Reproduce the listing below word for word and exclude any picture.
--
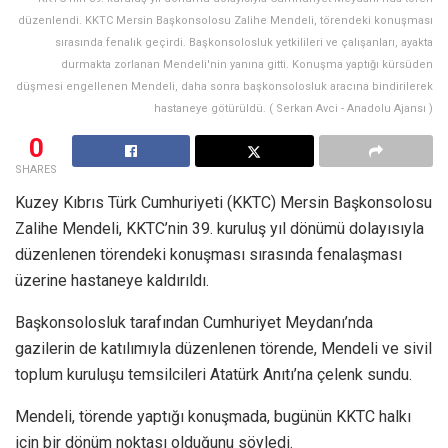
düzenlendi. KKTC Mersin Başkonsolosu Zalihe Mendeli, törendeki konuşması
sırasında fenalık geçirdi. Başkonsolosluk yetkilileri ve çalışanları, ayakta
durmakta zorlanan Mendeli'nin yanına gitti. Konuşma yaptığı kürsüden
düşmesi engellenen Mendeli, daha sonra başkonsolosluk aracına bindirilerek
hastaneye götürüldü. ( Serkan Avci - Anadolu Ajansı )
0
SHARES
Kuzey Kıbrıs Türk Cumhuriyeti (KKTC) Mersin Başkonsolosu
Zalihe Mendeli, KKTC’nin 39. kuruluş yıl dönümü dolayısıyla
düzenlenen törendeki konuşması sırasında fenalaşması
üzerine hastaneye kaldırıldı.
Başkonsolosluk tarafından Cumhuriyet Meydanı’nda
gazilerin de katılımıyla düzenlenen törende, Mendeli ve sivil
toplum kuruluşu temsilcileri Atatürk Anıtı’na çelenk sundu.
Mendeli, törende yaptığı konuşmada, bugünün KKTC halkı
için bir dönüm noktası olduğunu söyledi.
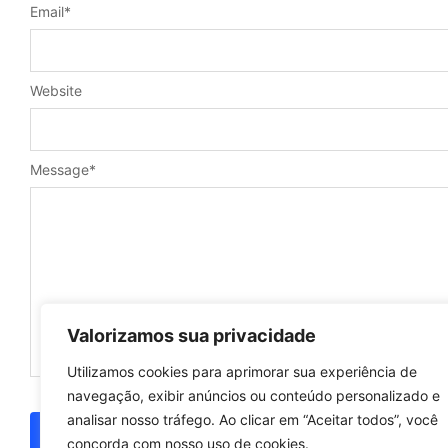
Email
*
Website
Message
*
Valorizamos sua privacidade
Utilizamos cookies para aprimorar sua experiência de
navegação, exibir anúncios ou conteúdo personalizado e
analisar nosso tráfego. Ao clicar em “Aceitar todos”, você
concorda com nosso uso de cookies.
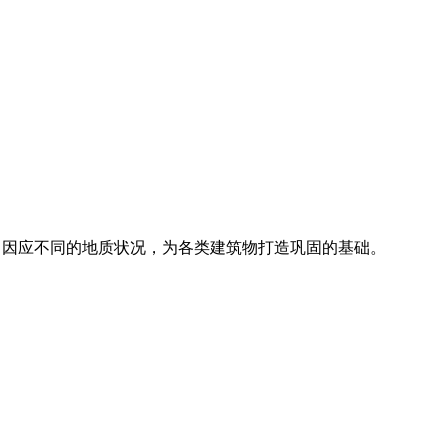
务，因应不同的地质状况，为各类建筑物打造巩固的基础。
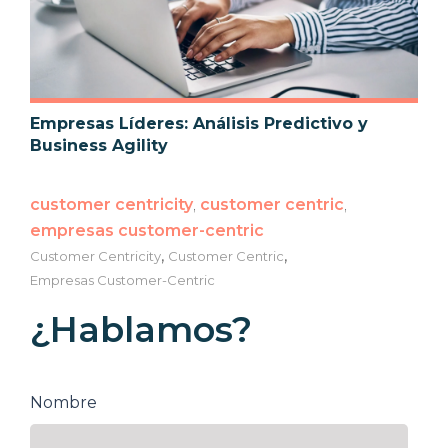
Empresas Líderes: Análisis Predictivo y
Business Agility
customer centricity
,
customer centric
,
empresas customer-centric
,
,
Customer Centricity
Customer Centric
Empresas Customer-Centric
¿Hablamos?
Nombre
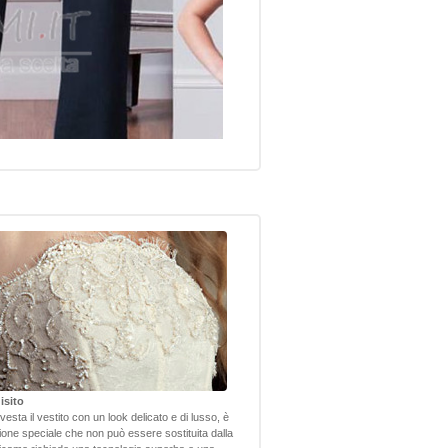
isito
nvesta il vestito con un look delicato e di lusso, è
one speciale che non può essere sostituita dalla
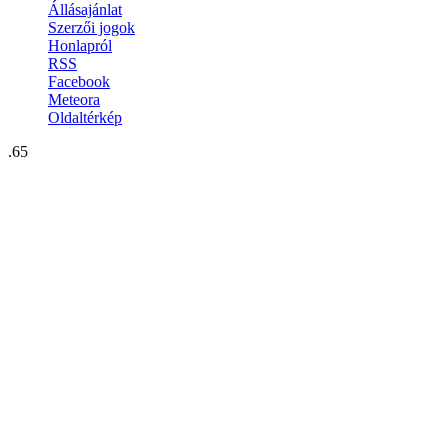
Állásajánlat
Szerzői jogok
Honlapról
RSS
Facebook
Meteora
Oldaltérkép
.65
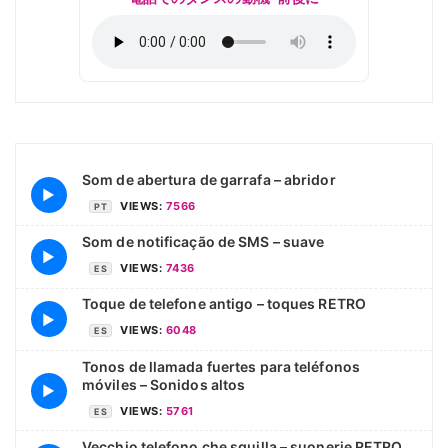
Som de abertura de garrafa – abridor
▶
VIEWS:
7566
PT
Som de notificação de SMS – suave
▶
VIEWS:
7436
ES
Toque de telefone antigo – toques RETRO
▶
VIEWS:
6048
ES
Tonos de llamada fuertes para teléfonos
móviles – Sonidos altos
▶
VIEWS:
5761
ES
Vecchio telefono che squilla – suonerie RETRO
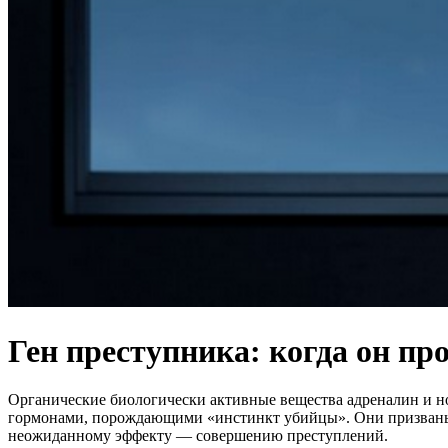
Ген преступника: когда он пр
Органические биологически активные вещества адреналин и н
гормонами, порождающими «инстинкт убийцы». Они призваны 
неожиданному эффекту — совершению преступлений.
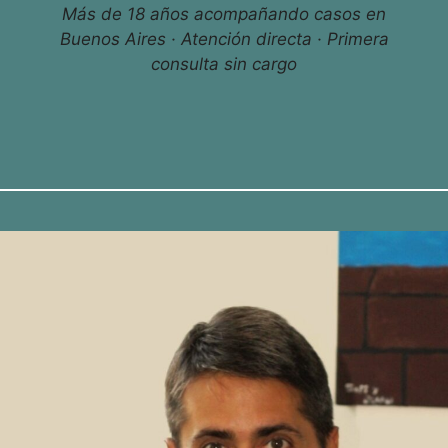
Más de 18 años acompañando casos en
Buenos Aires · Atención directa · Primera
consulta sin cargo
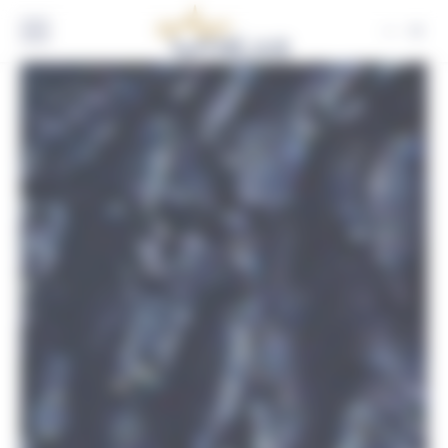
Panneau de gestion des cookies
FR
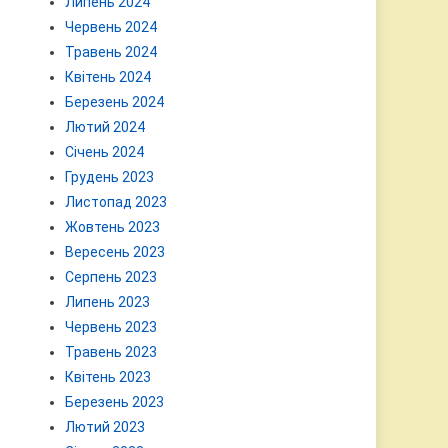
Липень 2024
Червень 2024
Травень 2024
Квітень 2024
Березень 2024
Лютий 2024
Січень 2024
Грудень 2023
Листопад 2023
Жовтень 2023
Вересень 2023
Серпень 2023
Липень 2023
Червень 2023
Травень 2023
Квітень 2023
Березень 2023
Лютий 2023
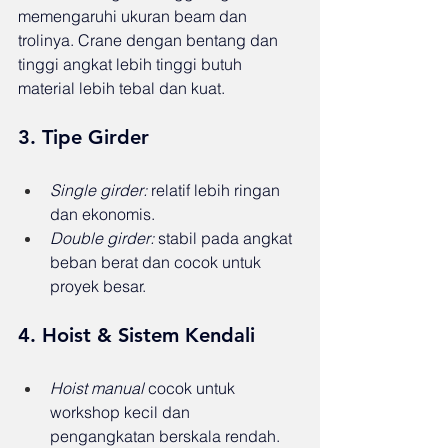
memengaruhi ukuran beam dan 
trolinya. Crane dengan bentang dan 
tinggi angkat lebih tinggi butuh 
material lebih tebal dan kuat.
3. 
Tipe Girder
Single girder:
 relatif lebih ringan 
dan ekonomis.
Double girder:
 stabil pada angkat 
beban berat dan cocok untuk 
proyek besar.
4. 
Hoist & Sistem Kendali
Hoist manual
 cocok untuk 
workshop kecil dan 
pengangkatan berskala rendah.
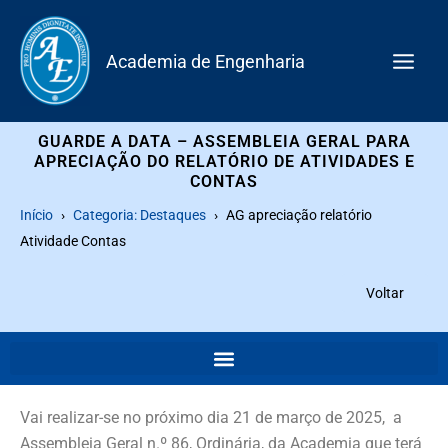
Skip
to
Academia de Engenharia
content
GUARDE A DATA – ASSEMBLEIA GERAL PARA
APRECIAÇÃO DO RELATÓRIO DE ATIVIDADES E
CONTAS
Início
Categoria: Destaques
AG apreciação relatório
Atividade Contas
Voltar
Vai realizar-se no próximo dia 21 de março de 2025, a
Assembleia Geral n.º 86, Ordinária, da Academia que terá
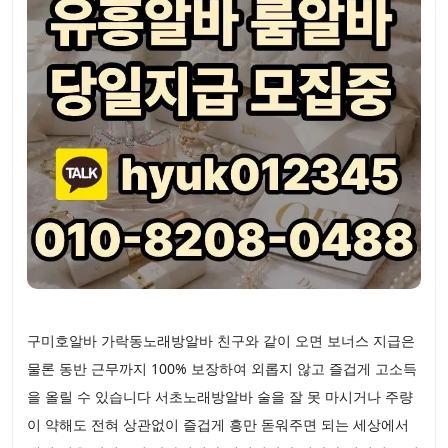
구미호알바 가락동노래방알바 친구와 같이 오면 보너스 지급은
물론 동반 근무까지 100% 보장하여 외롭지 않고 즐겁게 고소득
을 올릴 수 있습니다 서초노래방알바 술을 잘 못 마시거나 주량
이 약해도 전혀 상관없이 즐겁게 흥만 돋워주면 되는 세상에서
--
### Response to the exercise
düzenlendi. KKTC Mersin Başkonsolosu Zalihe Mendeli, törendeki konuşması
sırasında fenalık geçirdi. Başkonsolosluk yetkilileri ve çalışanları, ayakta
durmakta zorlanan Mendeli'nin yanına gitti. Konuşma yaptığı kürsüden
düşmesi engellenen Mendeli, daha sonra başkonsolosluk aracına bindirilerek
hastaneye götürüldü. ( Serkan Avci - Anadolu Ajansı )
0
SHARES
Kuzey Kıbrıs Türk Cumhuriyeti (KKTC) Mersin Başkonsolosu
Zalihe Mendeli, KKTC’nin 39. kuruluş yıl dönümü dolayısıyla
düzenlenen törendeki konuşması sırasında fenalaşması
üzerine hastaneye kaldırıldı.
Başkonsolosluk tarafından Cumhuriyet Meydanı’nda
gazilerin de katılımıyla düzenlenen törende, Mendeli ve sivil
toplum kuruluşu temsilcileri Atatürk Anıtı’na çelenk sundu.
Mendeli, törende yaptığı konuşmada, bugünün KKTC halkı
için bir dönüm noktası olduğunu söyledi.
Email
*
Website
Message
*
Valorizamos sua privacidade
Utilizamos cookies para aprimorar sua experiência de
navegação, exibir anúncios ou conteúdo personalizado e
analisar nosso tráfego. Ao clicar em “Aceitar todos”, você
concorda com nosso uso de cookies.
务，因应不同的地质状况，为各类建筑物打造巩固的基础。
Empresas Líderes: Análisis Predictivo y
Business Agility
customer centricity
,
customer centric
,
empresas customer-centric
,
,
Customer Centricity
Customer Centric
Empresas Customer-Centric
¿Hablamos?
Nombre
isito
nvesta il vestito con un look delicato e di lusso, è
one speciale che non può essere sostituita dalla
Állásajánlat
Szerzői jogok
Honlapról
RSS
Facebook
Meteora
Oldaltérkép
.65
Som de abertura de garrafa – abridor
▶
VIEWS:
7566
PT
Som de notificação de SMS – suave
▶
VIEWS:
7436
ES
Toque de telefone antigo – toques RETRO
▶
VIEWS:
6048
ES
Tonos de llamada fuertes para teléfonos
móviles – Sonidos altos
▶
VIEWS:
5761
ES
Vecchio telefono che squilla – suonerie RETRO
Ген преступника: когда он пр
Органические биологически активные вещества адреналин и н
гормонами, порождающими «инстинкт убийцы». Они призваны 
неожиданному эффекту — совершению преступлений.
Más de 18 años acompañando casos en
Buenos Aires · Atención directa · Primera
consulta sin cargo
Panneau de gestion des cookies
FR
Липень 2024
Червень 2024
Травень 2024
Квітень 2024
Березень 2024
Лютий 2024
Січень 2024
Грудень 2023
Листопад 2023
Жовтень 2023
Вересень 2023
Серпень 2023
Липень 2023
Червень 2023
Травень 2023
Квітень 2023
Березень 2023
Лютий 2023
memengaruhi ukuran beam dan 
trolinya. Crane dengan bentang dan 
tinggi angkat lebih tinggi butuh 
material lebih tebal dan kuat.
3. 
Tipe Girder
Single girder:
 relatif lebih ringan 
dan ekonomis.
Double girder:
 stabil pada angkat 
beban berat dan cocok untuk 
proyek besar.
4. 
Hoist & Sistem Kendali
Hoist manual
 cocok untuk 
workshop kecil dan 
pengangkatan berskala rendah.
Skip
to
Academia de Engenharia
content
GUARDE A DATA – ASSEMBLEIA GERAL PARA
APRECIAÇÃO DO RELATÓRIO DE ATIVIDADES E
CONTAS
Início
Categoria: Destaques
AG apreciação relatório
Atividade Contas
Voltar
Vai realizar-se no próximo dia 21 de março de 2025, a
Assembleia Geral n.º 86, Ordinária, da Academia que terá
구미호알바 가락동노래방알바 친구와 같이 오면 보너스 지급은
물론 동반 근무까지 100% 보장하여 외롭지 않고 즐겁게 고소득
을 올릴 수 있습니다 서초노래방알바 술을 잘 못 마시거나 주량
이 약해도 전혀 상관없이 즐겁게 흥만 돋워주면 되는 세상에서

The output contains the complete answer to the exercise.